Norwegian oil rig (archive picture): The sovereign wealth fund feeds on oil revenues
Photo: DPA / Norwegian Statoil
The head of the Norwegian oil fund expects a prolonged period of weakness in the international financial markets.
“We are preparing for a decade of lower returns.
Perhaps it will even be negative, "said Nicolai Tangen of the" Frankfurter Allgemeine Sonntagszeitung "(" FAS ") according to a previous announcement.
Norway's pension fund currently has a market value of around 1.2 trillion euros, making it the largest sovereign wealth fund in the world. It is fed with money from oil and gas production, administered by the central bank on behalf of the Treasury, and invests in thousands of companies worldwide, including large corporations such as Microsoft, Apple and Amazon.
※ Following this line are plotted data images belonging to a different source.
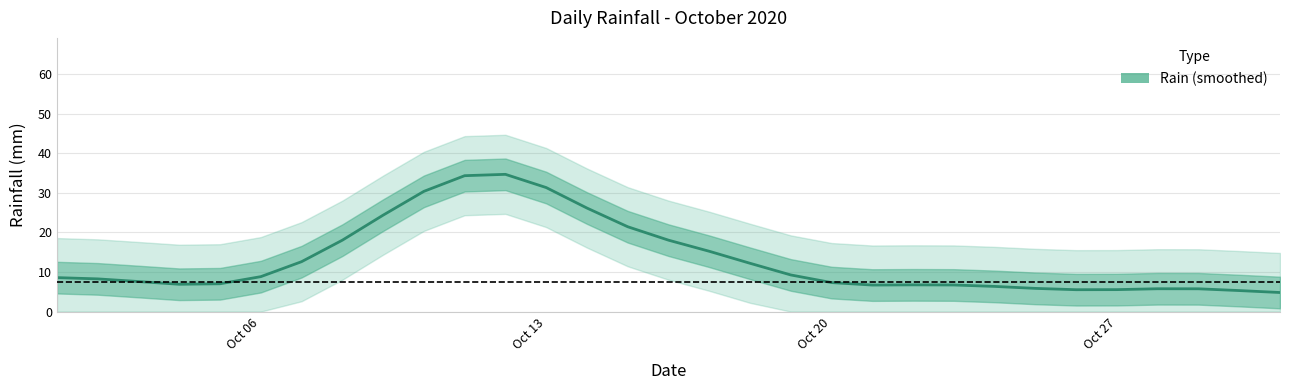

How many lines are shown in the chart?

1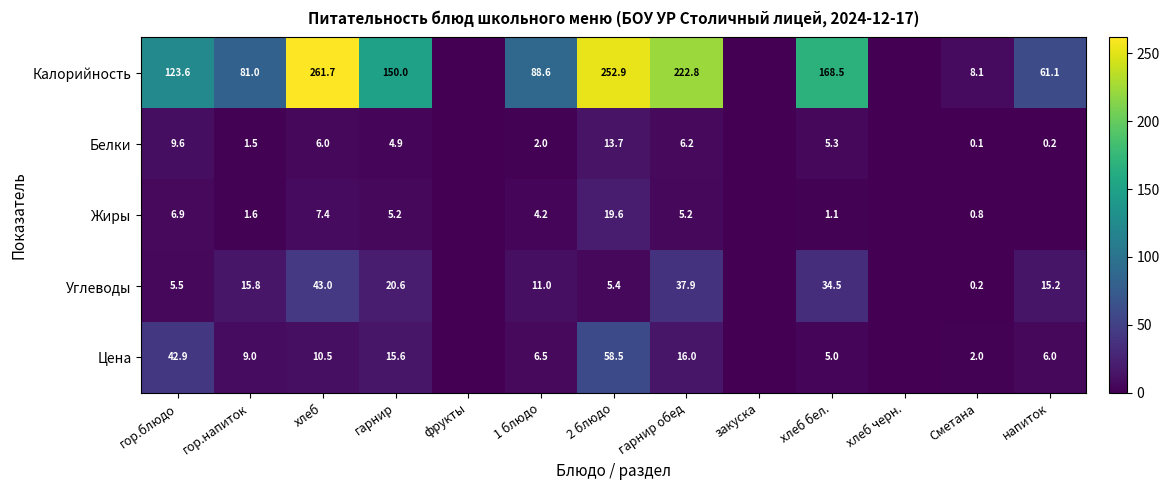

The Белки series shows 2.2 at гарнир. True or false?

False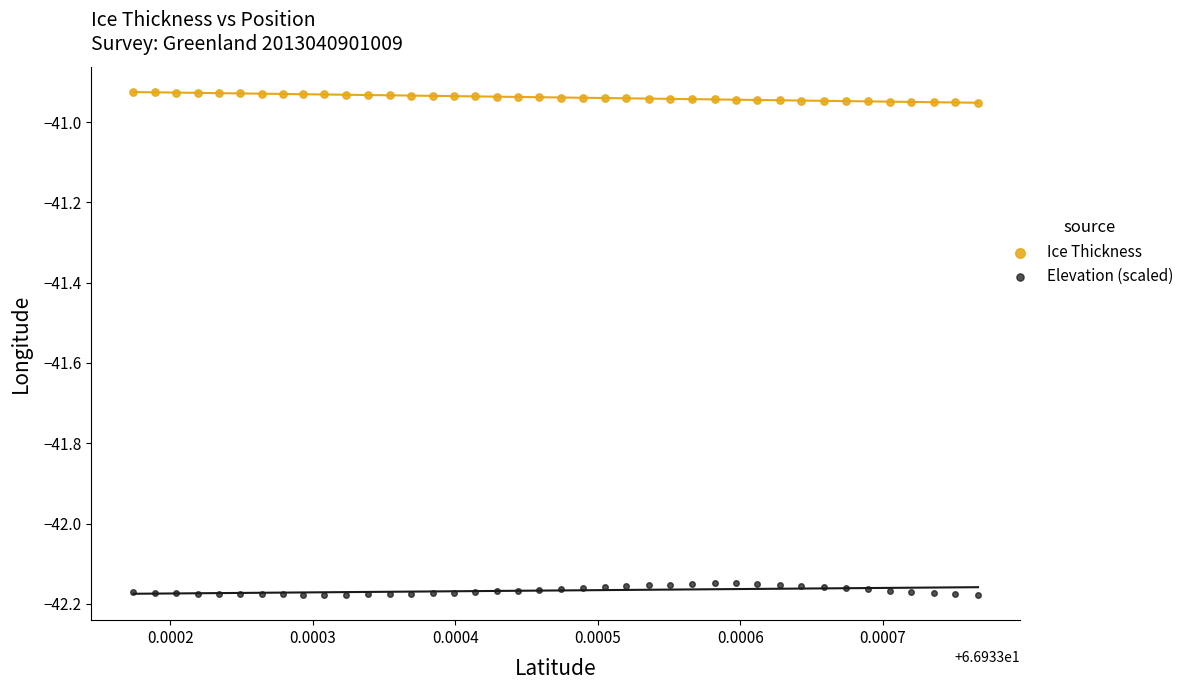

Which series reaches the minimum Y coordinate?

Elevation (scaled)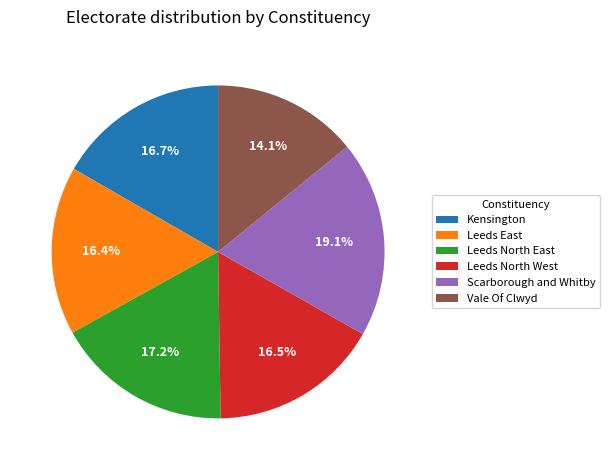

Approximately how many times larger is the value at Scarborough and Whitby compared to Leeds North West?

1.2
Around 70 percent of the assets are invested in shares, which also makes the Norwegians the largest single shareholder in the world.
According to the report, the fund has achieved an average return of 6 percent on its investments over the past 25 years.
"It will not go on like this," Tangen told the FAS. "The future will be less attractive to us than the past." The greatest danger for the stock and bond markets is inflation.
"I think this will have far more serious consequences than is currently assumed."
In Germany, the fund holds stakes in the Volkswagen car group, where it recently voted against the discharge of the board of directors and the supervisory board.
Tangen said: "We have clearly well-founded doubts about the actions of these bodies." The management of VW knows what it is about in detail;
in public, however, he does not want to discuss the criticism in detail.